Professor Ann Clark had invited many speakers to the class, several of whom had chosen farming as a career.
This was “an epiphany” for Young, who hadn’t considered farming.
In 2002, she completed an internship at Everdale Organic Farm, near Hillsburgh, Ont.
The farm offers training, workshops, special events and school programs, and in this environment Young thrived.
After completing the internship she stayed on, took a management position and met her partner, Nathan Carey.
After four years, she was offered a job that seemed too good to be true. It turns out it was.
“I took a job in the Yukon,” she said. “They offered me part ownership of the farm.
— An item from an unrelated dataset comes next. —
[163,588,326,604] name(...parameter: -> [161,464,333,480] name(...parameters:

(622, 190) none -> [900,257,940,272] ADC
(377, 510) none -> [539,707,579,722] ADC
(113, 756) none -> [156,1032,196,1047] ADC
Now I know, when someone offers you part ownership in a farm, something is wrong.”
“They were in severe financial trouble.”
The farm was too far gone and, months later, folded.
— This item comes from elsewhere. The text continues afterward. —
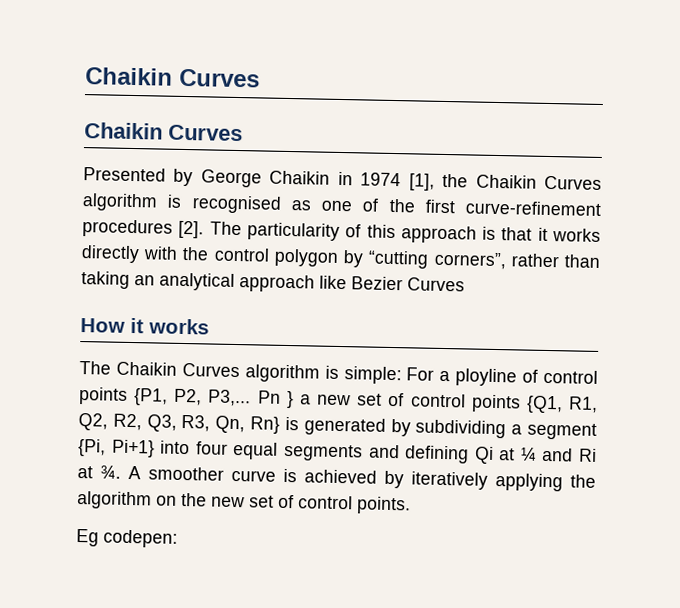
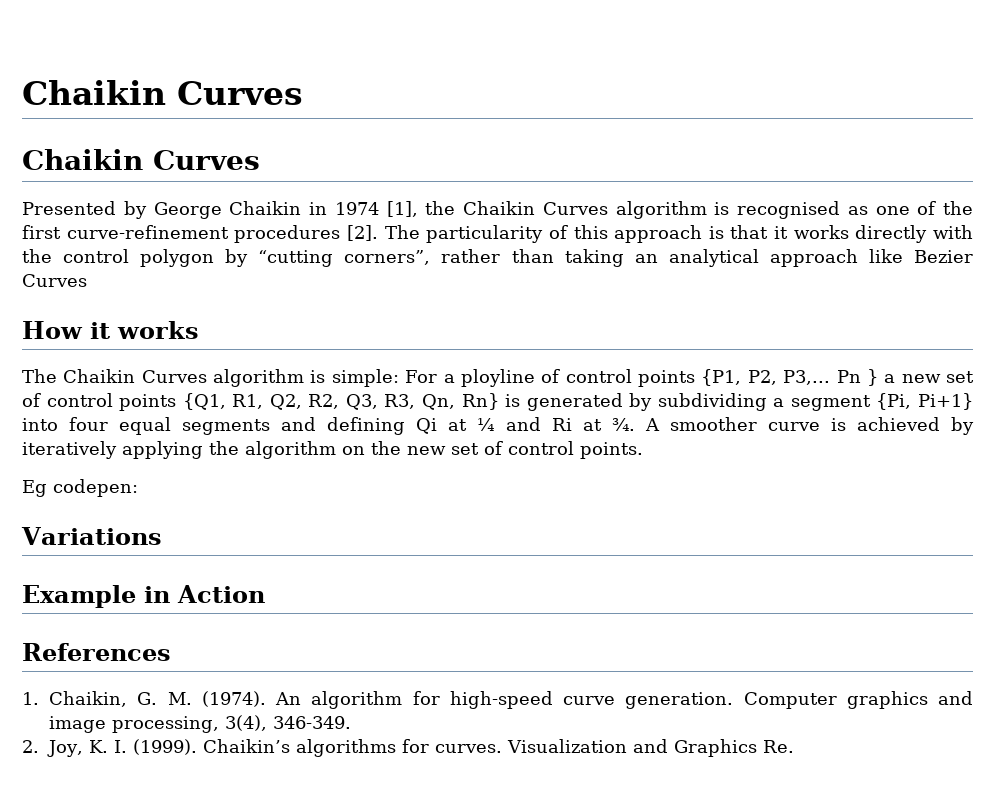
(178, 538) none -> [21,527,162,545] [22,585,265,608] [22,643,171,661] [22,691,974,709] [49,715,352,733] [22,739,795,757] // Variations // Example in Action // References // 1. Chaikin, G. M. (1974). An algorithm for high-speed curve generation. Computer graphics and image processing, 3(4), 346-349. // 2. Joy, K. I. (1999). Chaikin’s algorithms for curves. Visualization and Graphics Re.

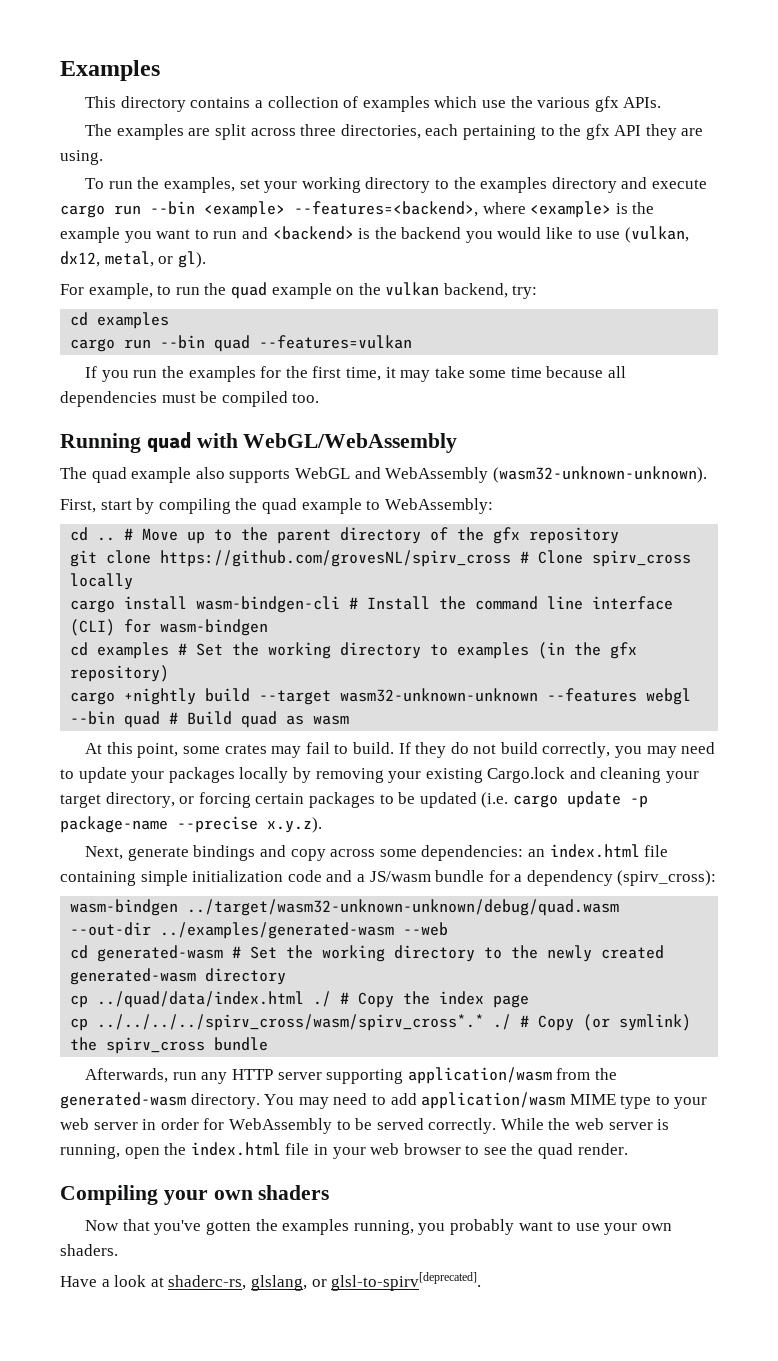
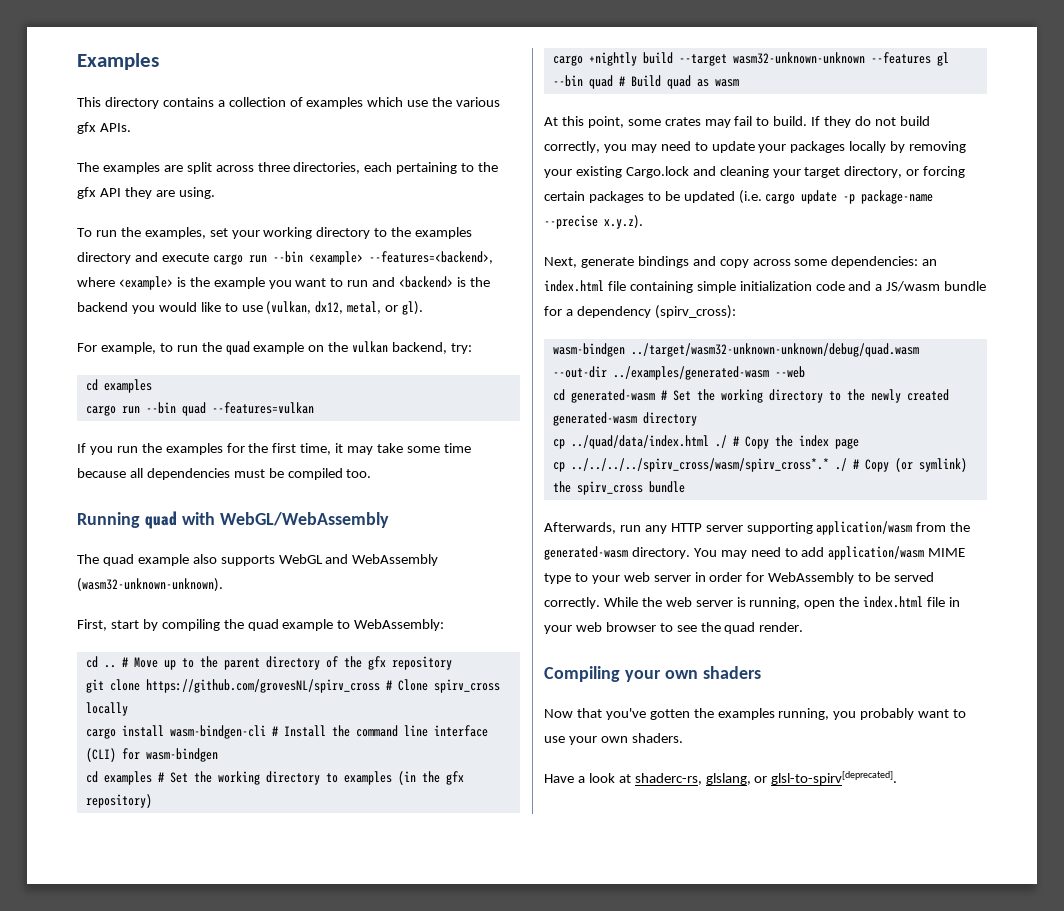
[646,688,692,705] webgl -> [936,52,949,66] gl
Young doesn’t regret her move to the Yukon with Carey, an organic farm enthusiast. “It was an amazing experience,” she said.
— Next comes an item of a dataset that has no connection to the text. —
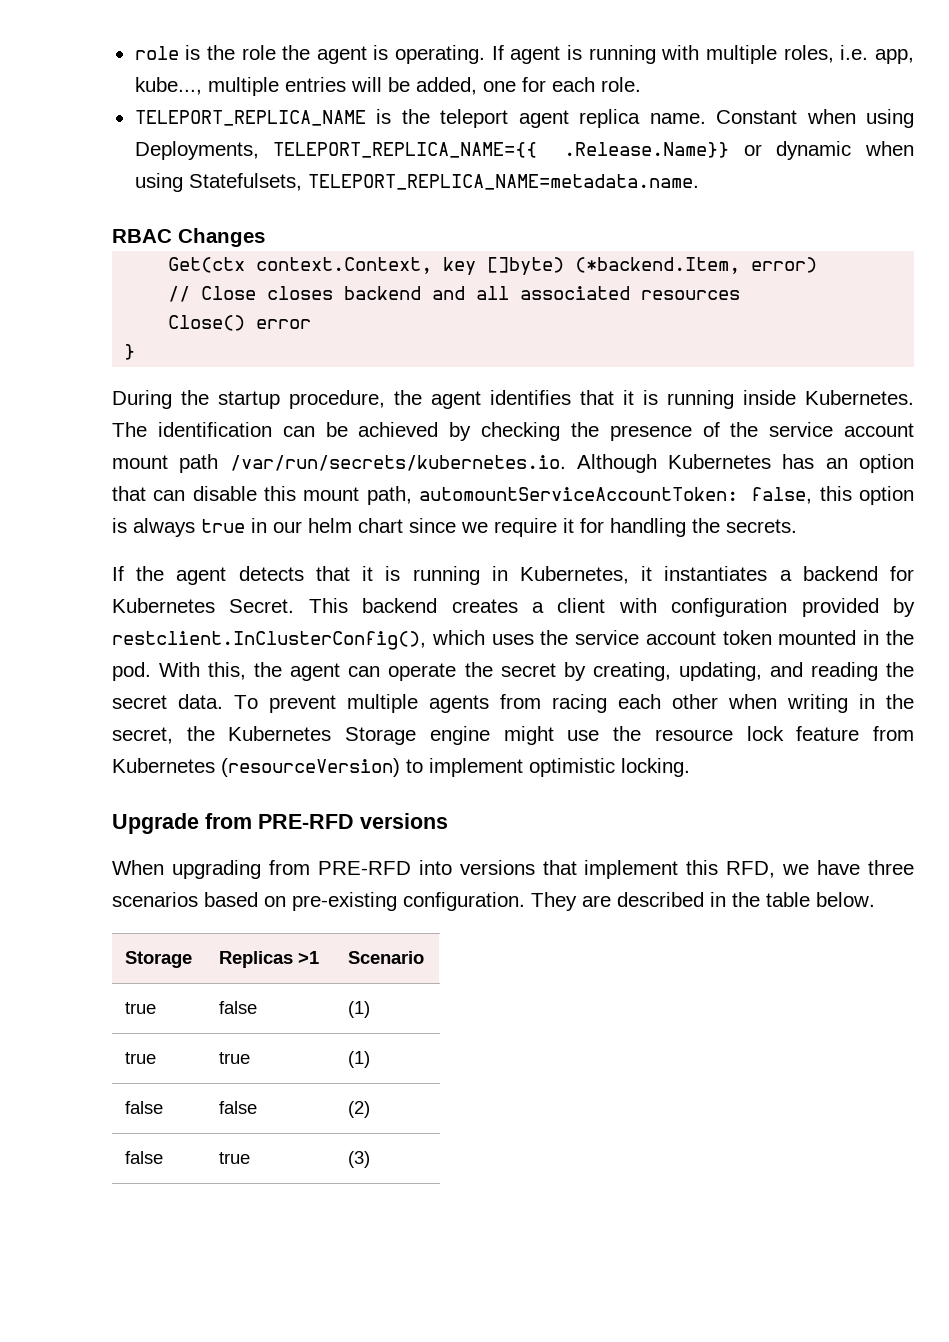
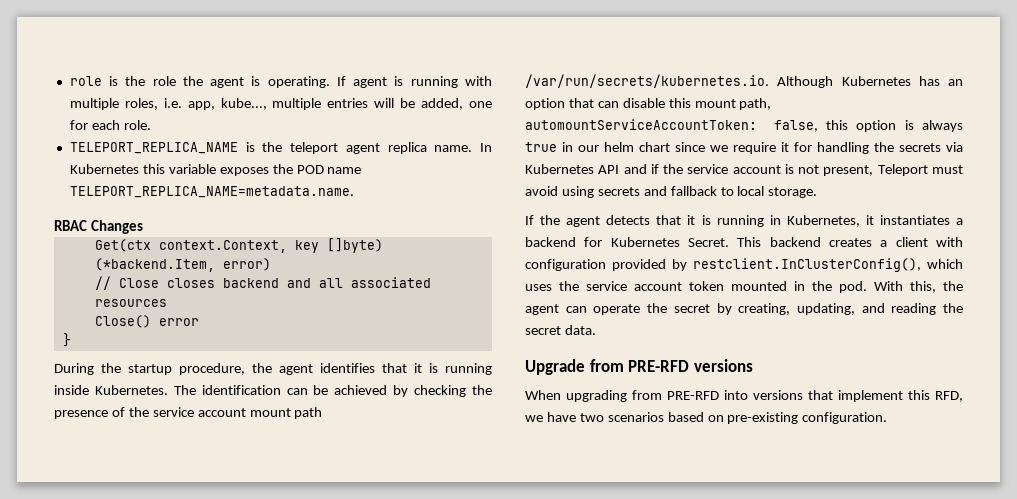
[716,109,914,128] [134,141,915,160] [134,173,302,192] Constant when using Deployments, TELEPORT_REPLICA_NAME={{ .Release.Name}} or dynamic when using Statefulsets, -> [480,143,493,152] [69,164,362,176] In Kubernetes this variable exposes the POD name
[726,519,797,533] secrets. -> [899,142,963,152] [525,164,963,176] [525,186,818,198] secrets via Kubernetes API and if the service account is not present, Teleport must avoid using secrets and fallback to local storage.
[234,694,914,713] [112,726,915,745] [112,758,690,777] To prevent multiple agents from racing each other when writing in the secret, the Kubernetes Storage engine might use the resource lock feature from Kubernetes (resourceVersion) to implement optimistic locking. -> (596, 330) none
[867,860,914,875] three -> [579,413,604,422] two
[531,892,875,911] [125,951,193,968] [219,951,320,968] [348,951,425,964] [125,1002,157,1014] [219,1001,258,1014] [348,1001,371,1018] [125,1052,157,1064] [219,1052,251,1064] [348,1051,371,1068] [125,1101,164,1114] [219,1101,258,1114] [348,1101,371,1118] [125,1151,164,1164] [219,1152,251,1164] [348,1151,371,1168] They are described in the table below. // Storage | Replicas >1 | Scenario // true | false | (1) // true | true | (1) // false | false | (2) // false | true | (3) -> (888, 418) none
Returning to Ontario, Young joined FarmStart, a program located on the grounds of Ignatius Jesuit Centre, north of Guelph, where newly minted farmers are provided with everything from equipment to advice.
By then, Young was already an experienced organic grower and only needed a plot of land.
But she soon outgrew that space and yearned for land the couple could buy together.
A short search found the perfect property: a former 20-hectare hobby farm east of Neustadt with a few small buildings and, of all things, an in-ground swimming pool.
Being the practical sort, Young repurposed the pool.
Today, it serves as a cold cellar since they covered the top with a roof and grass and dug out an entrance. Inside is another surprise: a bicycle-powered drum for washing vegetables.
Everything on the aptly named Green Being Farm is done with the environment in mind.
The farm is home to a small flock of Katahdin sheep, which have hair instead of wool and provide better tasting meat.
There are free-range poultry, Berkshire pigs and soon beef cattle will be added to the menagerie.
All the animals are pastured and fed organic feed, which she said is surprisingly easy to purchase nowadays.
Two greenhouses on the property provide a year-round supply of vegetables, from spinach to tomatoes.
Everything is sold through a Community Shared Agricultural program, more commonly known as a CSA, which means customers purchase shares and, in return, receive a weekly bag filled with fresh seasonal produce.
In 2011, Young provided produce for 45 clients. This year she expects 75 and, when she’s at maximum capacity, hopefully 175.
Farming is still a tough way to make a living, she admits, yet there are five new farmers who have taken over land on her road alone, most of them organic growers.
“If you’re buying right from the farmer, you can come to the farm, talk to the farmer,” she said.